DeepPose: Human Pose Estimation via Deep Neural Networks
Alexander Toshev, Christian Szegedy
TL;DR
DeepPose reframes human pose estimation as a regression problem solved by a convolutional neural network and compounds it with a cascade of refiners to achieve high-precision joint localization. By regressing from the full image and subsequently focusing on higher-resolution sub-images, the method captures global context while enabling fine-grained refinement. The approach achieves state-of-the-art or better results on FLIC and LSP and demonstrates strong cross-dataset generalization to related datasets, highlighting robust pose representations learned by a generic CNN. This work demonstrates that end-to-end DNN-based pose estimation can rival traditional part-based models while offering simplicity and scalability, with cascade refinement enhancing precision where it matters most.
Abstract
We propose a method for human pose estimation based on Deep Neural Networks (DNNs).
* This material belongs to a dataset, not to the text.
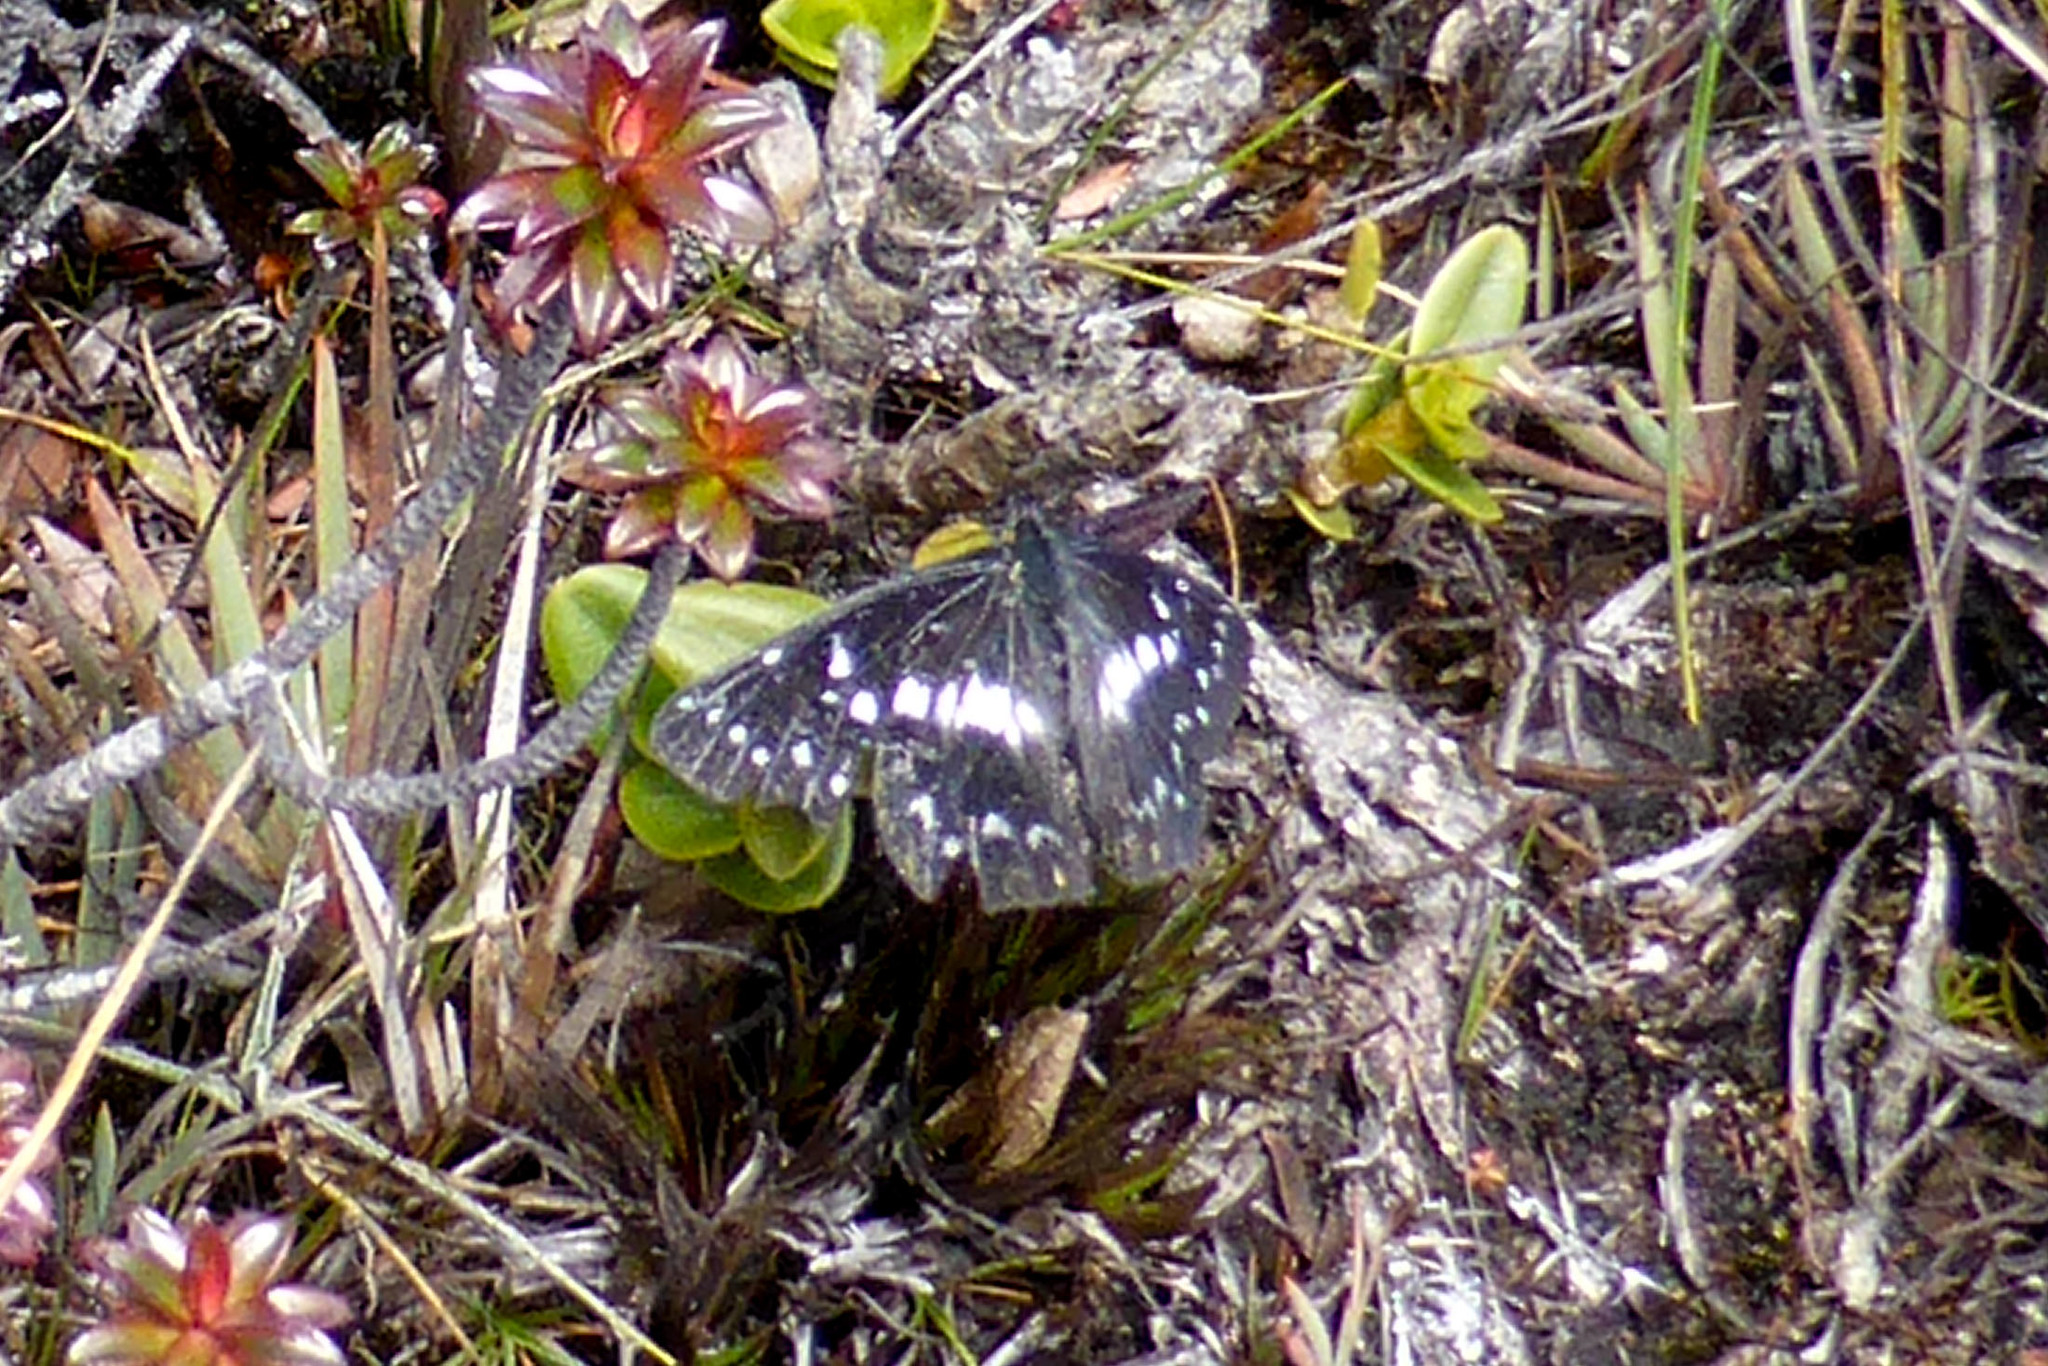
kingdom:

The pose estimation is formulated as a DNN-based regression problem towards body joints. We present a cascade of such DNN regressors which results in high precision pose estimates. The approach has the advantage of reasoning about pose in a holistic fashion and has a simple but yet powerful formulation which capitalizes on recent advances in Deep Learning. We present a detailed empirical analysis with state-of-art or better performance on four academic benchmarks of diverse real-world images.